------ EXCERPT TO READ ------

Security applied blindly is just another outage waiting to happen.

Ethical Threat Insight: Active Directory Security Mistakes

Active Directory is the backbone of your network, and attackers know it just as well (if not better) than most admins.

A staggering amount of breaches don’t require fancy exploits.

They rely on common misconfigurations, they count on IT admins not doing the hard things that need to be done to secure an AD environment.

These are some of the most frequent (and dangerous) Active Directory security mistakes I see during internal pentests.

1) Weak or reused password
Fix: strong password policies & prevention of weak/compromised credentials

2) Assigning overly broad permissions on OU, Security Groups, and file shares
Fix: adherence to least privilege & regular permission audits

🎥 I made a short video on how to identify these issues. Watch it here.

------ DATASET SECTION ------

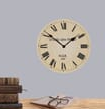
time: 1:51
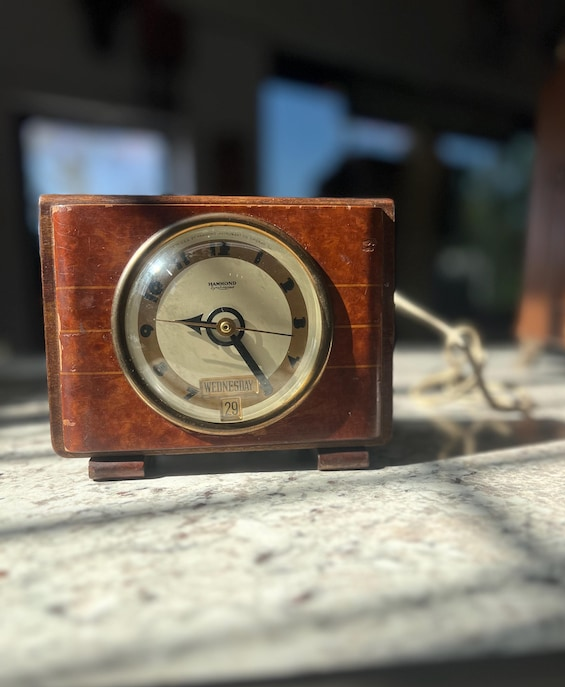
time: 9:24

------

__WORK TO BE COMPLETED__
Reproduce the Active Directory security post above word for word, from its first line to its last.

__EXERCISE OUTPUT__
Security applied blindly is just another outage waiting to happen.

Ethical Threat Insight: Active Directory Security Mistakes

Active Directory is the backbone of your network, and attackers know it just as well (if not better) than most admins.

A staggering amount of breaches don’t require fancy exploits.

They rely on common misconfigurations, they count on IT admins not doing the hard things that need to be done to secure an AD environment.

These are some of the most frequent (and dangerous) Active Directory security mistakes I see during internal pentests.

1) Weak or reused password
Fix: strong password policies & prevention of weak/compromised credentials

2) Assigning overly broad permissions on OU, Security Groups, and file shares
Fix: adherence to least privilege & regular permission audits

🎥 I made a short video on how to identify these issues. Watch it here.